In Revelation 4, the retired weapon encircles the throne. The bow that was a weapon becomes the surrounding glory. The Noahic covenant's sign — the visible retirement of divine judgment — frames the throne of the Lamb. The qeshet moved from the post-Flood cloud to the eternal throne-room; the trajectory runs from Ararat to the new creation.

A detail from Revelation 10

Rev 10:1's angel descends clothed with a cloud (peribeblēmenon nephelēn) and crowned with the rainbow (iris). The cloud-and-rainbow pairing is deliberate Noahic allusion — both nouns from the Gen 9 formula (qeshet + anan) appear together in John's angel-description as they appear together in Gen 9:14: ve-nir'atah ha-qeshet be-anan ("and the qeshet shall be seen in the cloud"). The angel clothed in cloud, crowned in rainbow, is dressed in the covenant vocabulary.

The full study develops the qeshet semantic field and Ezekiel's throne-vision in Rainbow and Curse.

Related questions

Did God curse Africans? What does the Bible actually say?
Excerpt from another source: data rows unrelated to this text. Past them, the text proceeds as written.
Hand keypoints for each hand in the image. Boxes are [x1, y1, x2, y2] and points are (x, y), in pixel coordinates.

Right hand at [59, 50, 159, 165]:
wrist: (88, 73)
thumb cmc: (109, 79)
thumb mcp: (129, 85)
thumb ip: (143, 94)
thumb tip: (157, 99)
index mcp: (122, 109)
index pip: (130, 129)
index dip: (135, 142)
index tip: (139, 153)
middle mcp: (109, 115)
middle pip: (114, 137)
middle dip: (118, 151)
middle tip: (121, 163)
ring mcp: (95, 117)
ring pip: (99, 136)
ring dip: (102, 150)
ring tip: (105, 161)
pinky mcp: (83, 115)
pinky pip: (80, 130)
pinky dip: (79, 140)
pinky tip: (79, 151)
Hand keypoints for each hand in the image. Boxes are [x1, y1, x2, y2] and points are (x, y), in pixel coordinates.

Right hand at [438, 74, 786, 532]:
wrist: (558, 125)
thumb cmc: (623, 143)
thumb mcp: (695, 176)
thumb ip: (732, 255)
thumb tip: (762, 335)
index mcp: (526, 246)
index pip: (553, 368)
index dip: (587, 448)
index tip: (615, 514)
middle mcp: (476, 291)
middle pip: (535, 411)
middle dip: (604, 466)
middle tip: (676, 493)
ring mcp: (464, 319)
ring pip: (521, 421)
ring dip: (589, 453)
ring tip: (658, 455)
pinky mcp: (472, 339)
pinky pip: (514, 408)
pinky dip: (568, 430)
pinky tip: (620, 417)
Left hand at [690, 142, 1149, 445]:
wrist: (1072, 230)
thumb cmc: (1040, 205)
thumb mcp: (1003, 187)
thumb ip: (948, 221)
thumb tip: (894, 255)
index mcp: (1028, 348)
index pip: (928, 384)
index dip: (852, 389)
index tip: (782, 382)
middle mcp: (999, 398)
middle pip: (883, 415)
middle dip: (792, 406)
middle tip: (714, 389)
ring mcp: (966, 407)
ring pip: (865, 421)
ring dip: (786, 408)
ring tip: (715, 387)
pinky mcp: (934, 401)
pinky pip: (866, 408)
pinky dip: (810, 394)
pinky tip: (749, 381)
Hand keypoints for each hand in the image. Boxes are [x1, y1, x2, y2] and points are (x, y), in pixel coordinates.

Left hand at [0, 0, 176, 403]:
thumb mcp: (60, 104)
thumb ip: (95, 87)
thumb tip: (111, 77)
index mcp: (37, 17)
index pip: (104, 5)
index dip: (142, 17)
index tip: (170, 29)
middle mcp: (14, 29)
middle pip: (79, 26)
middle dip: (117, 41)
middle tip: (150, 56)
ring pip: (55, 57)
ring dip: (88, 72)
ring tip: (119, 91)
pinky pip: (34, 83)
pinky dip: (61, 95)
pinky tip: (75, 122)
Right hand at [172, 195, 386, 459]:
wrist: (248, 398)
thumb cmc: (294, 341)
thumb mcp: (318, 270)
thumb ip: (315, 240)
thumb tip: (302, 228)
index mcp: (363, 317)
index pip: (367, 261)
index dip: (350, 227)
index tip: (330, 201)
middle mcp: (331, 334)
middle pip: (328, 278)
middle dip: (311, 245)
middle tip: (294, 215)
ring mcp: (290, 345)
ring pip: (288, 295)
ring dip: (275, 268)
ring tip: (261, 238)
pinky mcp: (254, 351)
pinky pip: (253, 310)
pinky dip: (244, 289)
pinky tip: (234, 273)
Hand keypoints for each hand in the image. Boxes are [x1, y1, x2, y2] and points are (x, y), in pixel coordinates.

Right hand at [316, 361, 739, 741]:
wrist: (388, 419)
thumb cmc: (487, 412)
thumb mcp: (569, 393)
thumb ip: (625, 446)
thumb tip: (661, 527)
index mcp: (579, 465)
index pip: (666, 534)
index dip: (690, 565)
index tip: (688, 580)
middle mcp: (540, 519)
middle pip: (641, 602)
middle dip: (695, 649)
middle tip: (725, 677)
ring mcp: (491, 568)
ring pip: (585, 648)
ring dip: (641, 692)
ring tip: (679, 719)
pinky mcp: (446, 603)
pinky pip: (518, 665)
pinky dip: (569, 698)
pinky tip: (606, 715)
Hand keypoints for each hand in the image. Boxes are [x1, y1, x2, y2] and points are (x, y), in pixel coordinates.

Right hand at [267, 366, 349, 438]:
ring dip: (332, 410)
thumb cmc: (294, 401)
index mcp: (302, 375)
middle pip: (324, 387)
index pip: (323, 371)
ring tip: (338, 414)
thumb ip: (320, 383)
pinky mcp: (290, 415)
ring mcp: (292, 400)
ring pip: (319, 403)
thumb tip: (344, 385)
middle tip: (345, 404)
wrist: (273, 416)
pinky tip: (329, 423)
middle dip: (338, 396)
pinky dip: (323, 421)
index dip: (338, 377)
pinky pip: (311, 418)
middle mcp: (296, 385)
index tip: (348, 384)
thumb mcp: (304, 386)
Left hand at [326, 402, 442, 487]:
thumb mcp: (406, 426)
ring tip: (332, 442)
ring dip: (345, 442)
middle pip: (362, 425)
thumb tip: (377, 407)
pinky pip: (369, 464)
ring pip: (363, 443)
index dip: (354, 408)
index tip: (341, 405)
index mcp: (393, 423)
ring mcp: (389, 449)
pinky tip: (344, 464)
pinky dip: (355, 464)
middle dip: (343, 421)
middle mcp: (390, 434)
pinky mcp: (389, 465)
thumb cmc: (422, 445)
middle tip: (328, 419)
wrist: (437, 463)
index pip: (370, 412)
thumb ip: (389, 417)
No. Gen 9:25 curses Canaan, not Ham, and not Ham's African descendants. MT, SP, and LXX — three independent witnesses — all read arur Kena'an. The 17th-19th century "curse of Ham" defense of African slavery has zero textual support. The text does not name Ham, does not identify Ham with Africa, does not mention skin color, and does not extend the curse beyond Canaan's Levantine descendants.

Is the rainbow really a weapon?

In Hebrew, yes — H7198 qeshet is the standard noun for a warrior's or hunter's bow in 72 of its 76 OT occurrences (94.7%). The LXX renders it G5115 toxon, the Greek war-bow word. When God says "my qeshet I have given in the cloud" at Gen 9:13, the Hebrew imagination reads a weapon retired — not a meteorological badge.

What did Ham actually do to Noah?

He saw his father's nakedness and told his brothers (Gen 9:22). The Hebrew uses H7200 ra'ah (see) + H5046 nagad (tell). The Mosaic incest formula always uses H1540 galah (uncover) + H6172 ervah — 33 OT co-occurrences. Gen 9:22 stops short of the galah-verb. The sexual-violation reading is inference from inter-textual harmonization, not what the Hebrew text of Gen 9:22 says.

What does "eternal covenant" mean — and where else does it appear?

H5769 berit olam ("eternal covenant") appears first at Gen 9:16 for the rainbow covenant. The LXX renders it diatheke aionios — and that Greek phrase travels through Sir 44:18, Bar 2:35, and lands at Heb 13:20, where the writer applies it to Christ's resurrection as the blood of "the eternal covenant." The phrase carries its Noahic provenance across 2,000 years of canonical and deuterocanonical tradition.